Tiresias knows that this event will take place since he has the power of foreknowledge and he knows how that woman will feel because he too has, “foresuffered all / Enacted on this same divan or bed” (Eliot, 243-244). Prophecy in “The Waste Land,” is a curse: all you will see in the future are repetitions.
- DEATH BY WATER
Part IV, “Death By Water,” being only nine lines long, is the shortest section of the poem but it is crucial to the poem’s narrative structure and the themes of sacrifice and resurrection. Though Phlebas, “the drowned Phoenician sailor,” is referred to by Madame Sosostris, a fortune teller we meet in Part I, and is reminiscent of Mr. Eugenides in Part III, his importance is in his placement in the narrative as it brings a loose anthropological or mythological structure to the poem (Eliot, 55). Phlebas’ death is archetypal of the sacrifice of Jesus on the Cross, and of every hero’s sacrifice which is preceded by salvation.
- WHAT THE THUNDER SAID
Finally, in Part V, “What the Thunder Said,” the thunder, which signals the coming of rain, and of life, is represented by the syllable, “DA,” (Eliot, 401; 411; 418). Following all three strikes of thunder are the Sanskrit words: “Dattta” which means ‘give,’ “Dayadhvam” which means ‘sympathize’ or ‘mercy’ and “Damyata” which means ‘self-control’ or ‘restraint’ (Eliot, 402;412;419). Eliot is alluding, in this section, to a story from the Upanisads, a Hindu text dating from the ninth century BCE.

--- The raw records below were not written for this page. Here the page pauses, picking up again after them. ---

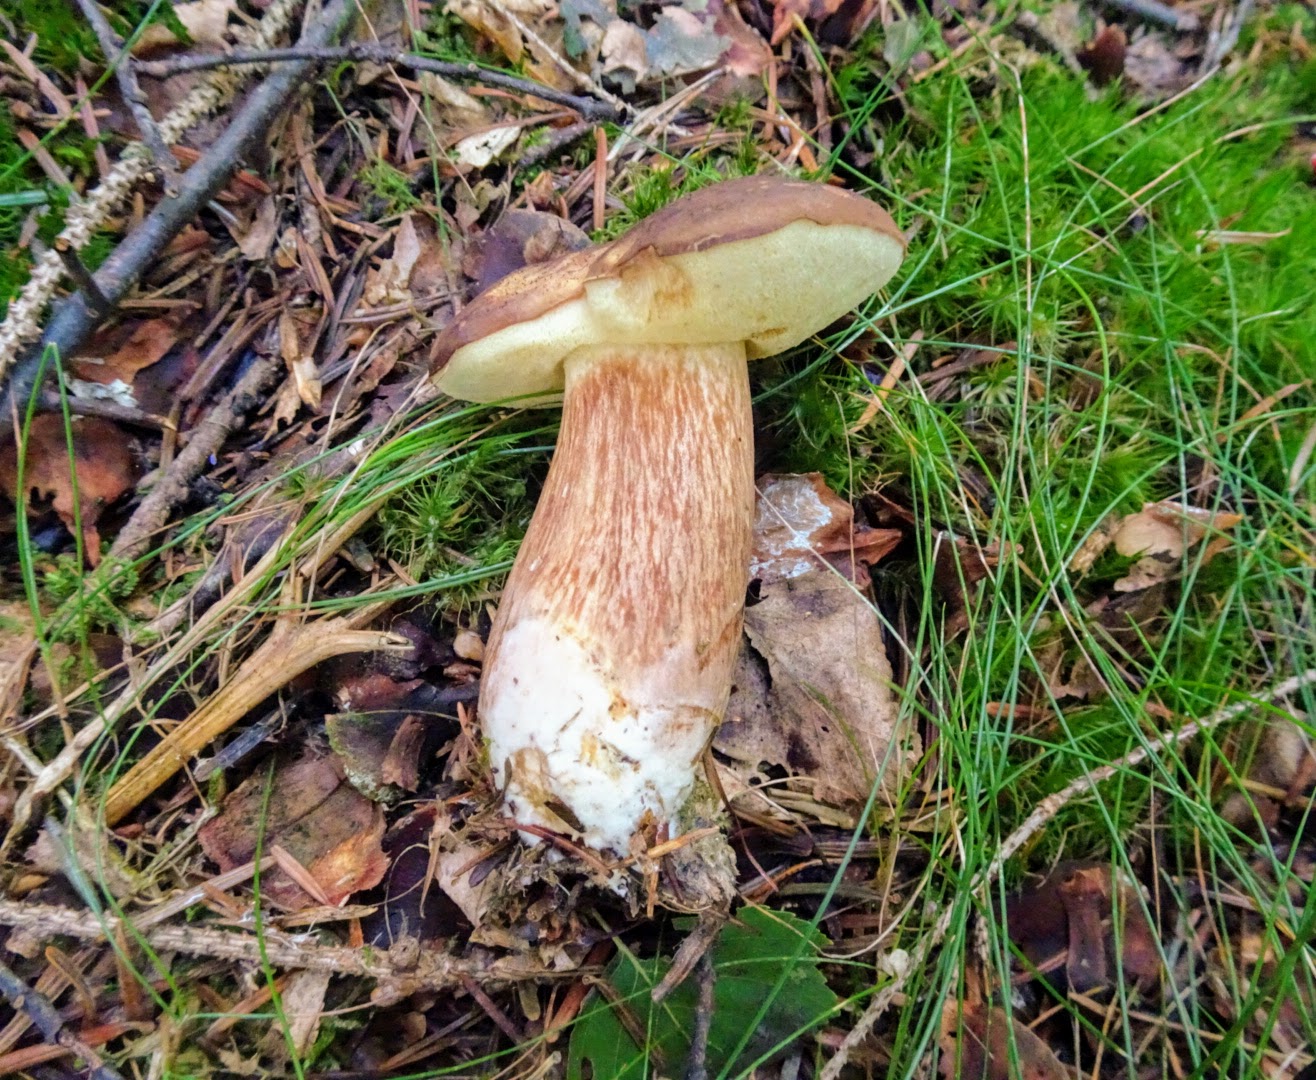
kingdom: Fungi
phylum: Basidiomycota
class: Agaricomycetes
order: Boletales
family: Boletaceae
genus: Imleria
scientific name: Imleria badia
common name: brunstokket rørhat
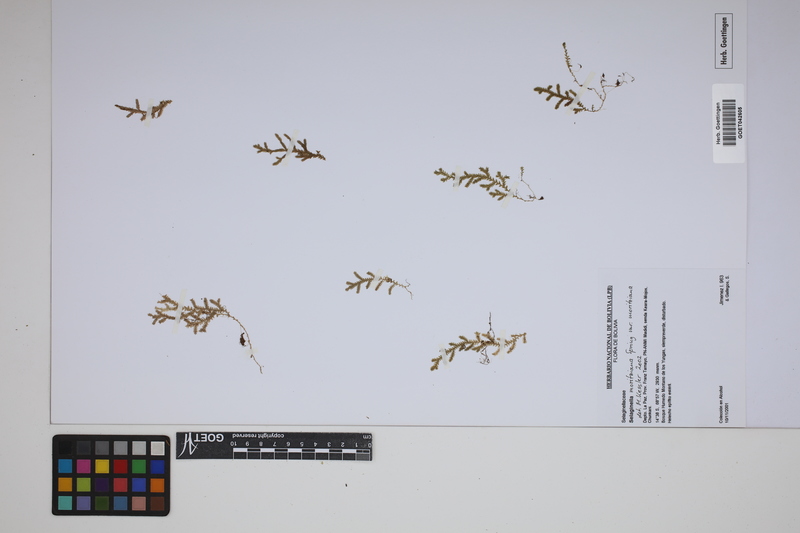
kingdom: Plantae
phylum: Tracheophyta
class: Lycopodiopsida
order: Selaginellales
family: Selaginellaceae
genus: Selaginella
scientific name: Selaginella moritziana
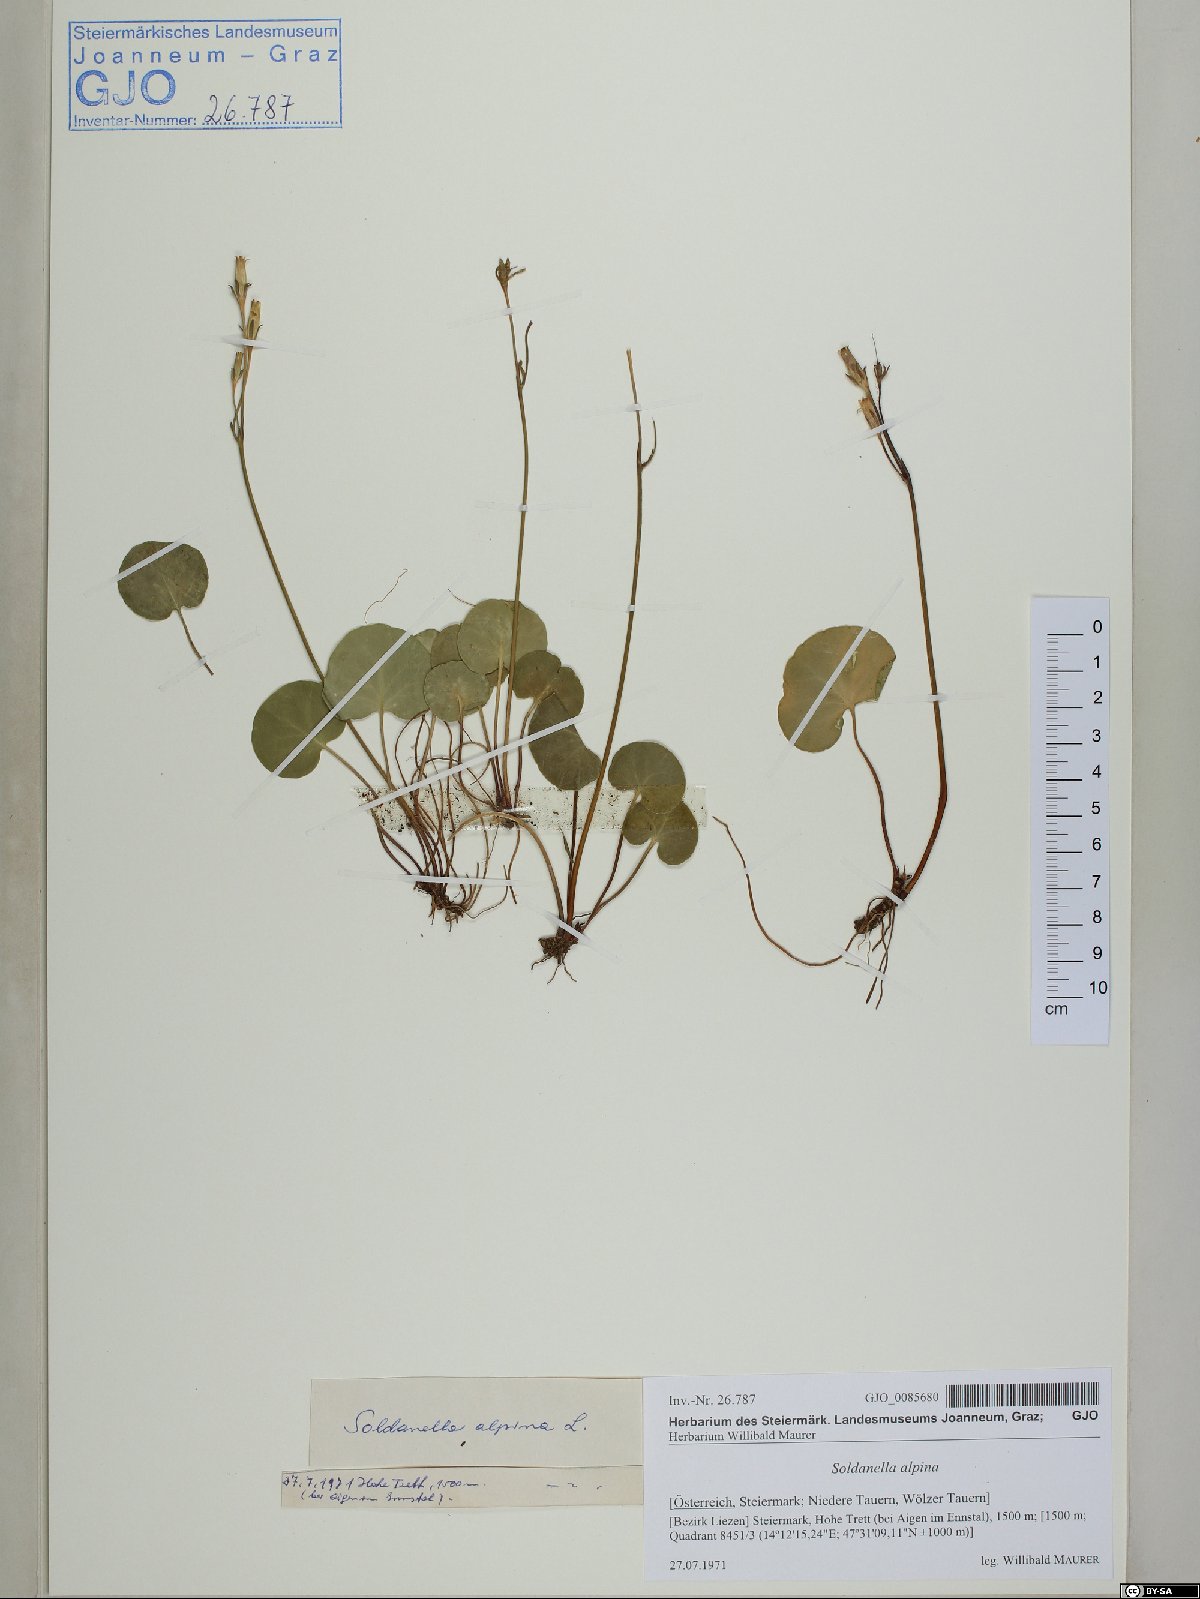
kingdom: Plantae
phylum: Tracheophyta
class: Magnoliopsida
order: Ericales
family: Primulaceae
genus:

The story Eliot alludes to is called the “Brihadaranyaka Upanisad,” which tells of Prajāpati and the three kinds of children he had, “gods, humans and demons”. All three groups of his children were also his students, and when their education had been completed, each group asked Prajāpati, “Sir, say something to us” (Upanisads, 73). To each group Prajāpati replied, “Da.” Prajāpati then asked each group whether or not they had understood what he meant; each group replied, “Yes, we understood” (Upanisads, 73). And each group, “gods, humans, and demons,” then went on to say that they heard something entirely different from the other groups. The gods heard “dāmyata;” men heard “datta;” and the demons heard, “dayadhvam” (Upanisads, 73). And to every group, Prajāpati, upon hearing the different answers, replied, “Yes, … you have understood” (Upanisads, 73).
Through this allusion, Eliot turns his poem into a work of universal theology where the three principal virtues are “datta,” “dayadhvam,” and “damyata”; Give, Sympathize, Self-Control (Eliot, 470). Eliot, in the final line, goes on to surprise the reader, further, by quoting a Vedic mantra, “Shantih shantih shantih” (Eliot, 434). As Eliot points out in his footnotes to the poem, this Sanskrit word does not have an English equivalent, but can roughly be translated as ‘incomprehensible peace’ (Ellman and O’Clair, 470).
Works Cited
Eliot, T.S.. “The Waste Land.” The Norton Anthology of Modern Poetry, edited by Richard Ellmann and Robert O’Clair, W. W. Norton, 1973, pp. 457-471.
Upanisads. Translated by Patrick Olivelle, Oxford University Press, 2008.